### Exercise aim
Everything from the line containing "Third party sharing/collection, 2: 4 -> 3" through the final line of the records must be transcribed verbatim; nothing else belongs in the result.
─── Data records
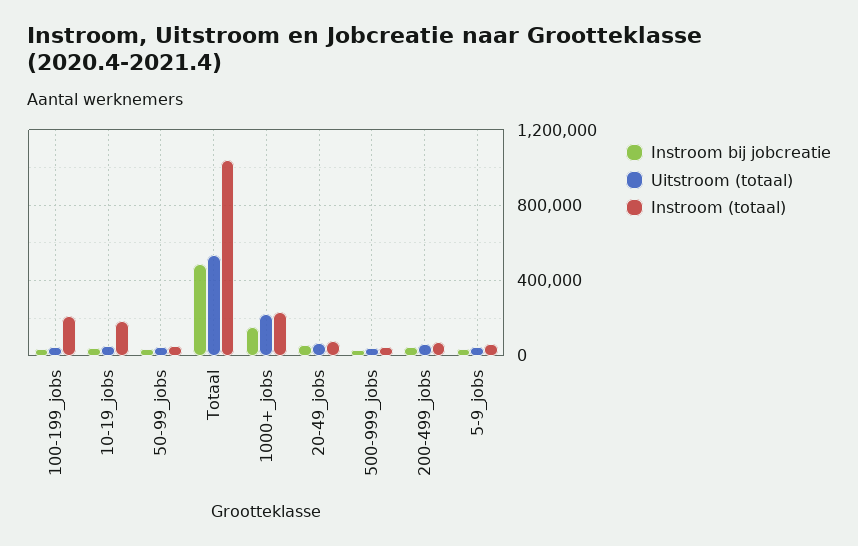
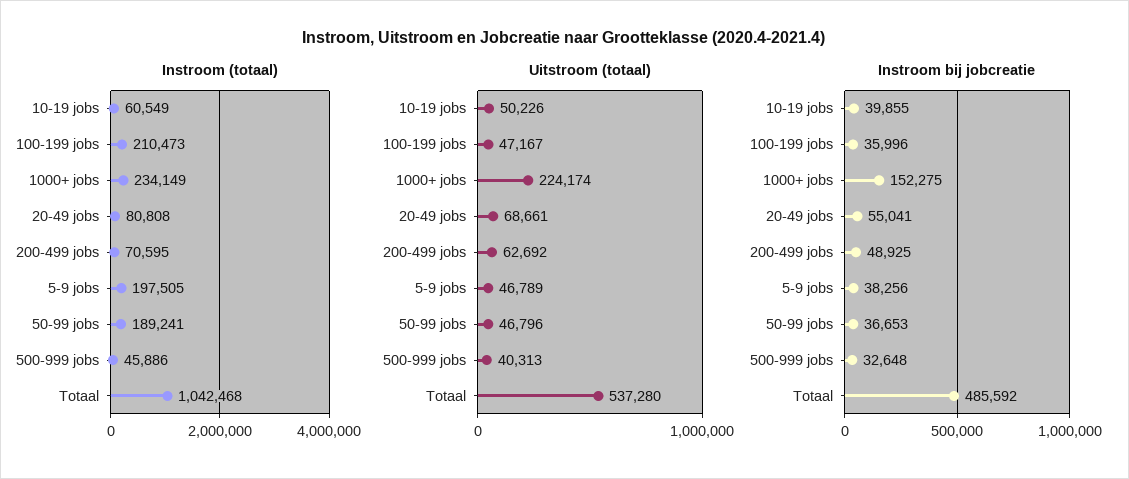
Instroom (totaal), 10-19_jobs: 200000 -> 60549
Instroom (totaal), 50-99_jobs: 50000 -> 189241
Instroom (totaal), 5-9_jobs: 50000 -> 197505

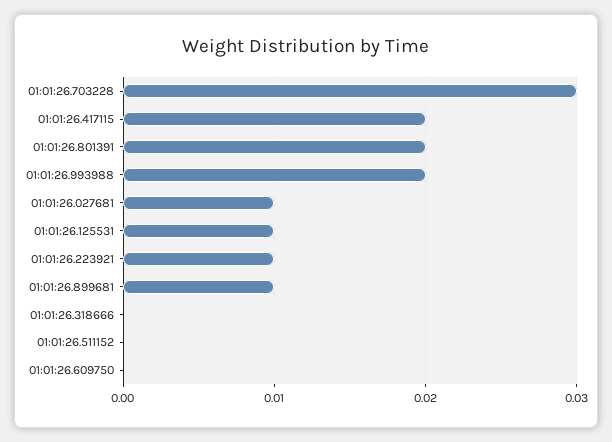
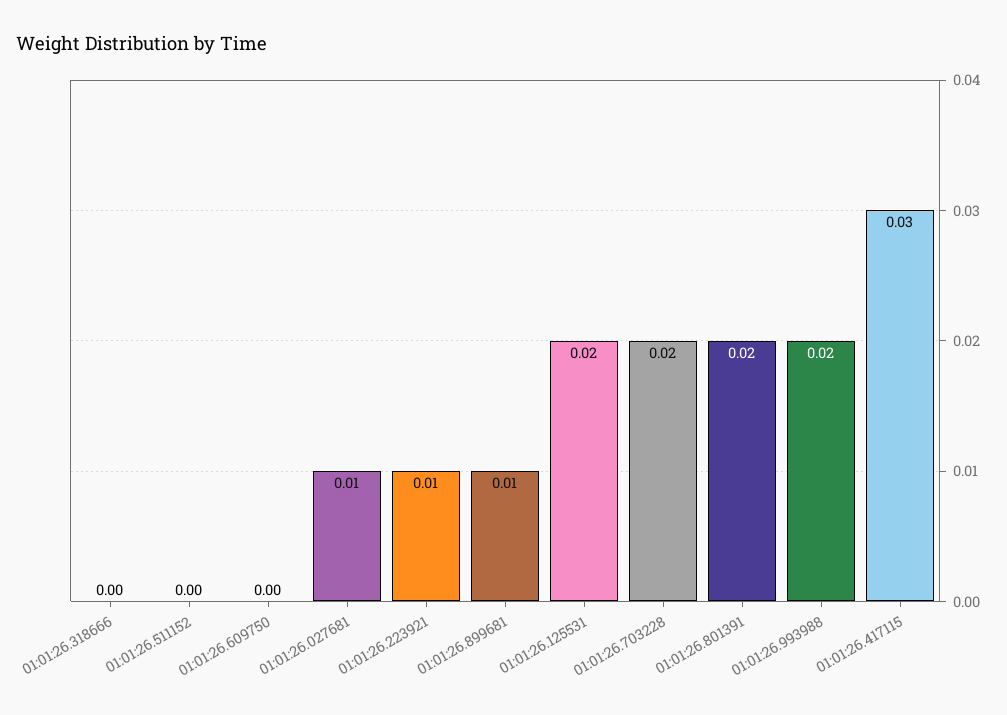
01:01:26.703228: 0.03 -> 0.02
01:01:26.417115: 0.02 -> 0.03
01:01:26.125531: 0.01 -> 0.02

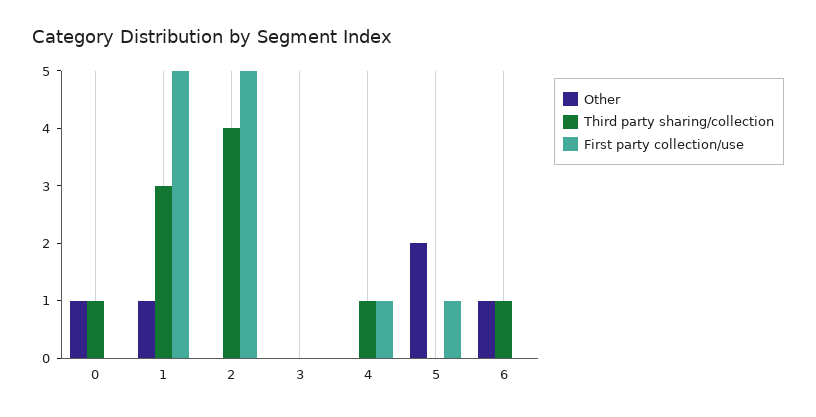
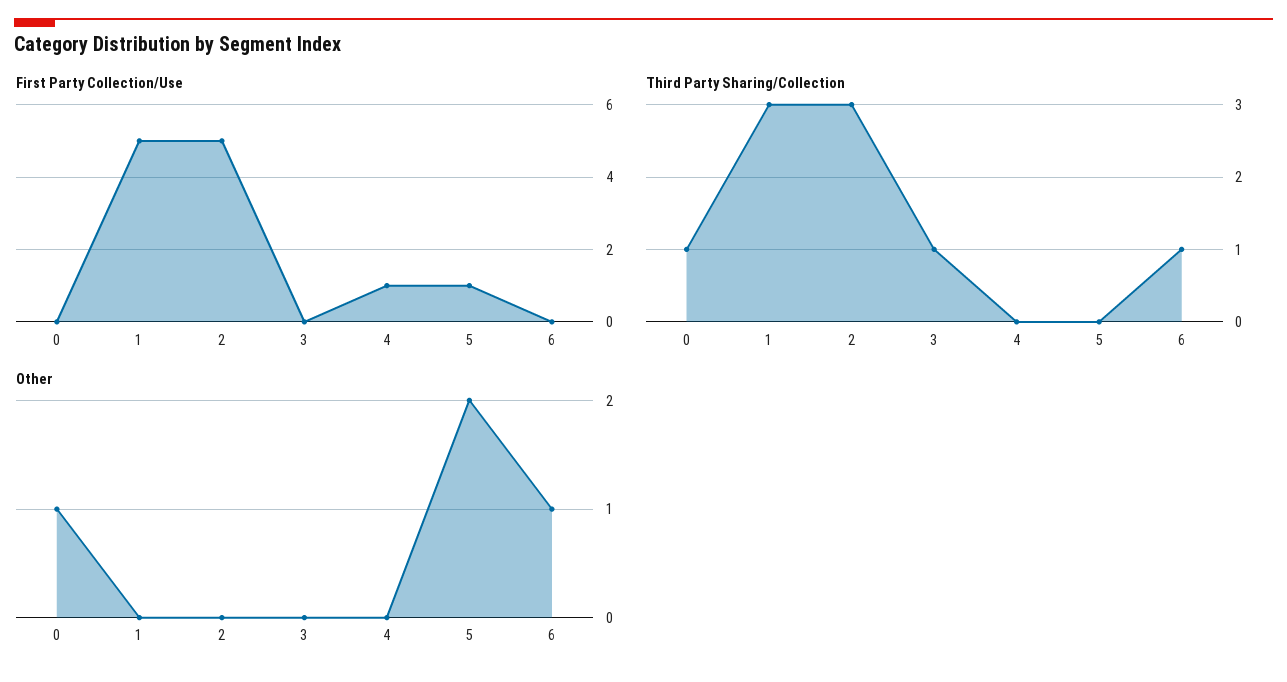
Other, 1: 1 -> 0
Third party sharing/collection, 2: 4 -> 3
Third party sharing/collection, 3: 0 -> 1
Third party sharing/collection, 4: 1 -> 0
──────
### Task result
Third party sharing/collection, 2: 4 -> 3
Third party sharing/collection, 3: 0 -> 1
Third party sharing/collection, 4: 1 -> 0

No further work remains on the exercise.